Bridgeton Task
1. The overhead allocation charge used within the 1987 mannequin yr technique research on the Automotive Element & Fabrication Plant (ACF) was 435% of direct labor greenback value. Calculate the overhead allocation charge utilizing the 1987 mannequin yr funds. Why do you get completely different numbers?
2. Calculate the overhead allocation charge for every of the mannequin years 1988 via 1990. Are the modifications since 1987 in overhead allocation charges important? Why have these modifications occurred?

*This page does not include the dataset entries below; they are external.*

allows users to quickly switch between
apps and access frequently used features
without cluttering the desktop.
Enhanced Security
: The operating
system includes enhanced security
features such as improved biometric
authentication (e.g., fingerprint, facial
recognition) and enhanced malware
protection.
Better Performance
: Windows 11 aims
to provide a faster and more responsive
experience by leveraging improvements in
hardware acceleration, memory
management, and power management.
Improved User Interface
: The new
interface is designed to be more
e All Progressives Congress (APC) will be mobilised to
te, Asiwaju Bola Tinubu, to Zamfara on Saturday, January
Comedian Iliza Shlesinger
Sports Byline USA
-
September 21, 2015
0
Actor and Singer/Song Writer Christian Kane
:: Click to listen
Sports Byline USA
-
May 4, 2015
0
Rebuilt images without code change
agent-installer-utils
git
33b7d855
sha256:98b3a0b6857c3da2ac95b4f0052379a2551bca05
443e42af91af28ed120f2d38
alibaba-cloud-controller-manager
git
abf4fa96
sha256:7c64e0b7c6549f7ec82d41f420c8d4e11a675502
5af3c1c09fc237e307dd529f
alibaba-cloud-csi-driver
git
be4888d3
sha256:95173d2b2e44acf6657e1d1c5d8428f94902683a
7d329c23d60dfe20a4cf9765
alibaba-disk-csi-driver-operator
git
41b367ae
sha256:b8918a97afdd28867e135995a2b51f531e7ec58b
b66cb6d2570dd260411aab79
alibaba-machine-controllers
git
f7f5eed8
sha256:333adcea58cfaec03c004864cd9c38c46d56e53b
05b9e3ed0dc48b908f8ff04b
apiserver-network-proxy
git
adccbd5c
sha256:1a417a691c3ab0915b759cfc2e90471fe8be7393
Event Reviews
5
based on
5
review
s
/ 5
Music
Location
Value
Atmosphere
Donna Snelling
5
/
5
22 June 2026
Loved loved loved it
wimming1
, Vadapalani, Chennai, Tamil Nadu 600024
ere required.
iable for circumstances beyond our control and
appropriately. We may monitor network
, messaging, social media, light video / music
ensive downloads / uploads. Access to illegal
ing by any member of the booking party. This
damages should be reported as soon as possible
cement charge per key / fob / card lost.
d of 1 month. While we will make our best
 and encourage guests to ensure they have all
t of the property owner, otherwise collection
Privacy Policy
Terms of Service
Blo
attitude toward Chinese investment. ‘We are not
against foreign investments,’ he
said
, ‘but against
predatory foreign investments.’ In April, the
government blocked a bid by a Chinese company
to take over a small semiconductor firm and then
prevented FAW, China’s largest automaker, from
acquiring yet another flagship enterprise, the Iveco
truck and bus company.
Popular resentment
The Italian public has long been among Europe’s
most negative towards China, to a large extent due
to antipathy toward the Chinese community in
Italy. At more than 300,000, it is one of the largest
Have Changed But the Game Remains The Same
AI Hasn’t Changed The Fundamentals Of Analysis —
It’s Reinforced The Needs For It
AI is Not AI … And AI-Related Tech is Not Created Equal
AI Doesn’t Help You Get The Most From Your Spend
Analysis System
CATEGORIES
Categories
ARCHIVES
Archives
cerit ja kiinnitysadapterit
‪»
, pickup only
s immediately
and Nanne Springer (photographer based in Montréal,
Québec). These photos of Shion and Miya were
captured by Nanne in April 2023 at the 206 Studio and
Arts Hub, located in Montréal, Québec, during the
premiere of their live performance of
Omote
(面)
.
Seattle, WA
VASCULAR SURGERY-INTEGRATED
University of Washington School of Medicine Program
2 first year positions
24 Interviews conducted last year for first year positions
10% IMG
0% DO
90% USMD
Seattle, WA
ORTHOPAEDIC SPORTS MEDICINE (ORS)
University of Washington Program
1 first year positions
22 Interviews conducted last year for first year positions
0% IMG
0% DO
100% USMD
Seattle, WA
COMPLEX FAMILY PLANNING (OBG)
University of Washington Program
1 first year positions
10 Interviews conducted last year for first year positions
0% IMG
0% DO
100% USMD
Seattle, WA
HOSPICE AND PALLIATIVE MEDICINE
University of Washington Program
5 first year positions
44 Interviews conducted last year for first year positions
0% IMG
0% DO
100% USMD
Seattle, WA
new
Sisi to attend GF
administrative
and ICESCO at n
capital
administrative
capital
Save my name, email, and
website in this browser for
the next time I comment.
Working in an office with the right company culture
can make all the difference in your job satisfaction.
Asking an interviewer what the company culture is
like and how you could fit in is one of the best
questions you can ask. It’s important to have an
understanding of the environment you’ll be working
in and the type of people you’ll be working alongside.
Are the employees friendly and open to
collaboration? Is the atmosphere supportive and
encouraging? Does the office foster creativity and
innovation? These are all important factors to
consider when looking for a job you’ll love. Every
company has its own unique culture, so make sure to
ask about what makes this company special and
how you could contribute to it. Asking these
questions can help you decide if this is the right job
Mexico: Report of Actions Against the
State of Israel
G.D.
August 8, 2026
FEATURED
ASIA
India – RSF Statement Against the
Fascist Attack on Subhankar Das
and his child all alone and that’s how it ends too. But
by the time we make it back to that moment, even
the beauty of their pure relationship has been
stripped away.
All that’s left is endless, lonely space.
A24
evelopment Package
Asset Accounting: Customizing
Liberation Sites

three. Contemplate two merchandise in the identical product line: Product 1, Product 2. Anticipated Promoting Worth $62 $54 Commonplace Materials Price 16 27 Commonplace Labor Price 6 three Calculate the anticipated gross margins as a share of promoting worth on every product primarily based on the 1988 and 1990 mannequin yr budgets, assuming promoting worth and materials and labor value don’t change from customary.
four. Are the product prices reported by the price system applicable to be used within the strategic Assessment?
5. Assume that the promoting costs, volumes, and materials prices for the 1991 mannequin yr is not going to change for gasoline tanks and doorways produced by the ACF of Bridgeton Industries. Assume additionally that if manifolds are produced, their promoting costs, quantity, and materials prices is not going to change both.

a. Put together an estimated mannequin yr funds for the ACF in 1991 (1) if no further merchandise are dropped. (2) if the manifold product line is dropped. Clarify any further assumptions you make in getting ready your estimated mode yr budgets.
b. What would be the overhead allocation charge beneath the 2 situations?

6. Would you outsource manifolds from the ACF in 1991? Why, or why not? What extra info would you need earlier than reaching a closing determination?